Ces discussions font suite à plusieurs semaines de tensions croissantes alimentées par la rhétorique belliqueuse de responsables américains à l’encontre de la République islamique d’Iran.
Membre de l’équipe de négociation iranienne, Takht-Ravanchi a également indiqué que Washington avait exprimé, tant publiquement qu’en privé par l’intermédiaire d’Oman, son intérêt pour un règlement pacifique des différends.
« Nous entendons dire qu’ils sont intéressés par des négociations », a-t-il souligné, précisant par ailleurs que les déclarations américaines évoquant un soi-disant « changement de régime » ne figuraient pas dans les messages transmis par des canaux privés.
Le diplomate iranien a averti qu’une nouvelle guerre serait « traumatisante, néfaste pour tous […] tout le monde souffrira, en particulier ceux qui ont déclenché cette agression ».
Il a insisté sur l’existence dans la région d’un « consensus quasi unanime » contre toute escalade militaire.
Réaffirmant la préférence de Téhéran pour une issue diplomatique, il a déclaré : « Nous espérons pouvoir y parvenir par la voie diplomatique, même si nous ne pouvons pas en être sûrs à 100 %. » L’Iran doit toutefois « rester vigilant afin de ne pas être surpris », a-t-il ajouté.

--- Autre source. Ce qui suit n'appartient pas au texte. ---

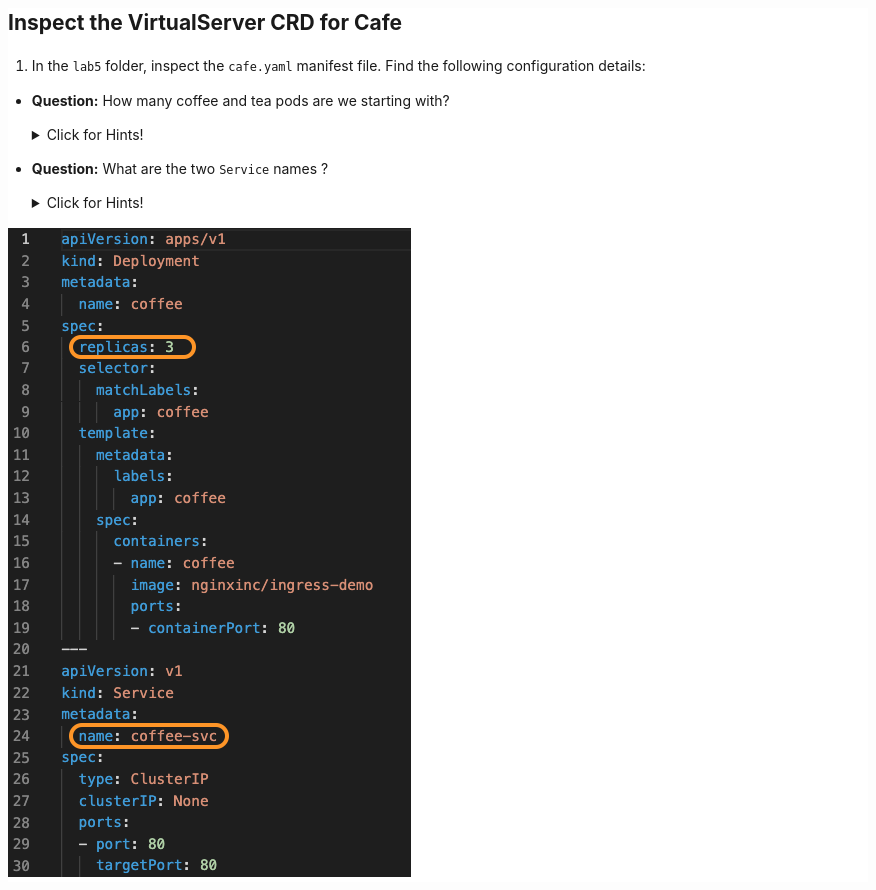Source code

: ## Inspect the VirtualServer CRD for Cafe

1. In the `lab5` folder, inspect the `cafe.yaml` manifest file.  Find the following configuration details:

  * **Question:** How many coffee and tea pods are we starting with?  

    <details><summary>Click for Hints!</summary>
      <br/>
      <p>
      <strong>Hint:</strong> Look for the number of replicas
      </p>
    </details>
  * **Question:** What are the two `Service` names ?  

    <details><summary>Click for Hints!</summary>
      <br/>
      <p>
      <strong>Hint:</strong> Look for <code>kind: Service</code>
      </p>
    </details>

  ![cafe.yaml](media/lab5_cafe-yaml.png)
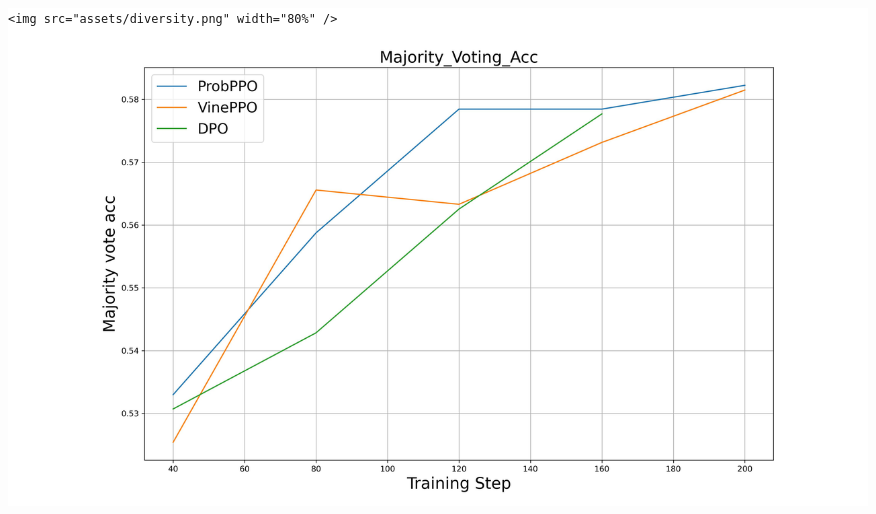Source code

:     <img src="assets/diversity.png" width="80%" />
</p>
<p align="center">
    <img src="assets/majority_vote_acc.jpg" width="80%" />
</p>
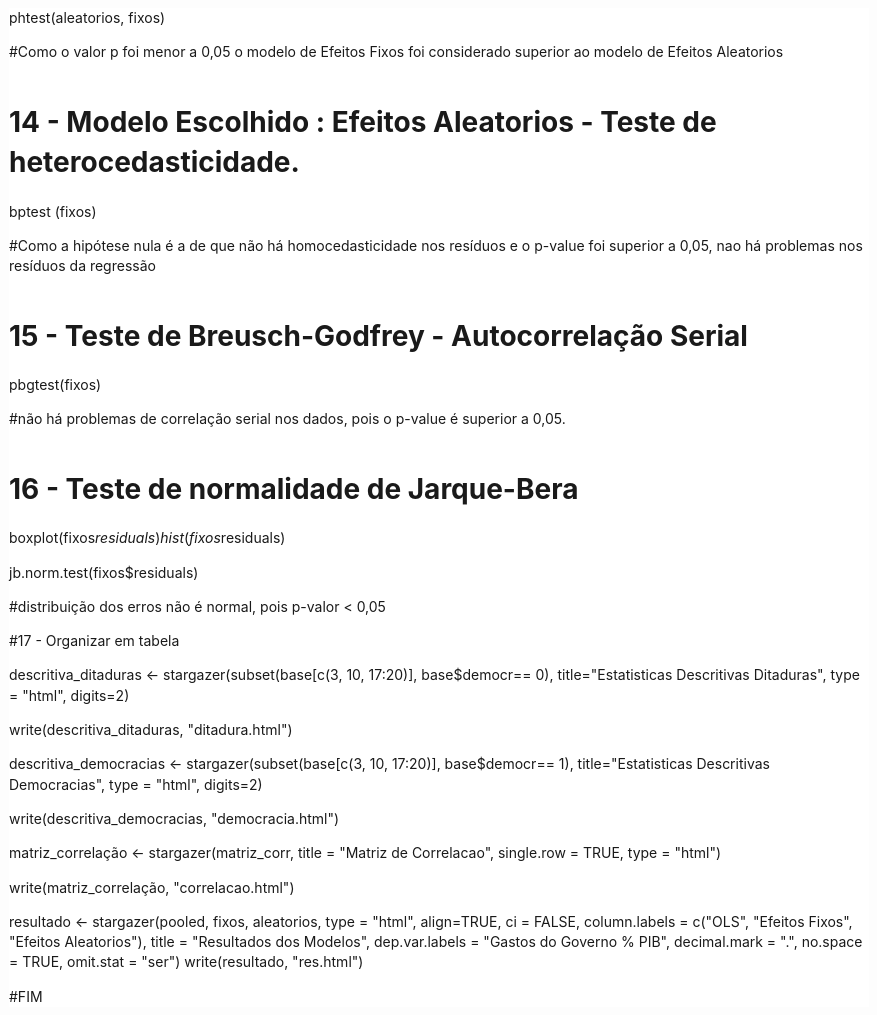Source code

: phtest(aleatorios, fixos)

#Como o valor p foi menor a 0,05 o modelo de Efeitos Fixos foi considerado superior ao modelo de Efeitos Aleatorios


# 14 - Modelo Escolhido : Efeitos Aleatorios - Teste de heterocedasticidade.

bptest (fixos)

#Como a hipótese nula é a de que não há homocedasticidade nos resíduos e o p-value foi superior a 0,05, nao há problemas nos resíduos da regressão

# 15 - Teste de Breusch-Godfrey - Autocorrelação Serial 

pbgtest(fixos) 

#não há problemas de correlação serial nos dados, pois o p-value é superior a 0,05.

# 16 - Teste de normalidade de Jarque-Bera
boxplot(fixos$residuals)
hist(fixos$residuals)

jb.norm.test(fixos$residuals)

#distribuição dos erros não é normal, pois p-valor < 0,05


#17 - Organizar em tabela

descritiva_ditaduras <- stargazer(subset(base[c(3, 10, 17:20)], base$democr== 0),
title="Estatisticas Descritivas Ditaduras", type = "html", digits=2)

write(descritiva_ditaduras, "ditadura.html")


descritiva_democracias <- stargazer(subset(base[c(3, 10, 17:20)], base$democr== 1),
                                  title="Estatisticas Descritivas Democracias", type = "html", digits=2)

write(descritiva_democracias, "democracia.html")

matriz_correlação <- stargazer(matriz_corr, title = "Matriz de Correlacao", single.row = TRUE,
                               type = "html")

write(matriz_correlação, "correlacao.html")

resultado <- stargazer(pooled, fixos, aleatorios, type = "html", align=TRUE, ci = FALSE, 
                       column.labels = c("OLS", "Efeitos Fixos", "Efeitos Aleatorios"), 
                       title = "Resultados dos Modelos",
          dep.var.labels = "Gastos do Governo % PIB", decimal.mark = ".", 
          no.space = TRUE,
          omit.stat = "ser")
write(resultado, "res.html")


#FIM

Le vice-ministre iranien des Affaires étrangères a fait ainsi référence à l’agression américano-israélienne qui, entre le 13 et le 27 juin, a causé la mort d’au moins 1 064 personnes en Iran, parmi lesquelles des commandants militaires, des scientifiques et des civils. Condamnée par Téhéran comme une grave trahison diplomatique, cette attaque est intervenue quelques jours avant la tenue prévue d’un sixième cycle de négociations avec les États-Unis sous médiation omanaise.
S’agissant des dernières discussions tenues à Mascate, la capitale omanaise, Takht-Ravanchi a estimé qu’elles s’étaient déroulées « plutôt dans une direction positive », tout en jugeant « trop tôt pour se prononcer » sur leur issue.
Dans le cadre de cet entretien, le vice-ministre des Affaires étrangères a mis en avant la proposition de Téhéran de diluer son uranium enrichi à 60 % comme un exemple concret de sa volonté de compromis. Il a affirmé que l’Iran était prêt à aborder cette question ainsi que d’autres aspects de son programme nucléaire, à condition que les États-Unis soient disposés à discuter des sanctions imposées à l’Iran.
Quant à la possibilité d’un transfert d’uranium enrichi vers un pays tiers, Takht-Ravanchi a exprimé que le moment n’était pas encore propice pour anticiper les résultats des négociations en cours. Il a également précisé que la question d’un « enrichissement zéro » n’était plus d’actualité et ne figurait plus sur l’agenda des discussions iraniennes.
« Nous comprenons qu’ils sont arrivés à la conclusion que pour parvenir à un accord il faut se concentrer sur la question nucléaire », a-t-il ajouté.
En outre, le vice-ministre iranien des Affaires étrangères a réitéré que le programme de missiles balistiques iranien ne ferait pas partie des discussions avec les négociateurs américains.
Il a justifié cette position en rappelant que les capacités de défense du pays ont été cruciales lors des attaques menées par Israël et les États-Unis. Selon lui, il serait inacceptable de renoncer à ces capacités, surtout dans un contexte où l’Iran a réussi à contrer l’agression israélo-américaine pendant douze jours en juin 2025.
« Lorsque nous avons été attaqués par les Israéliens et les Américains, ce sont nos missiles qui sont venus à notre secours ; comment pourrions ‑nous accepter de nous priver de nos capacités de défense ? », a‑t‑il déclaré, faisant référence aux opérations de représailles iraniennes qui ont permis de protéger le pays.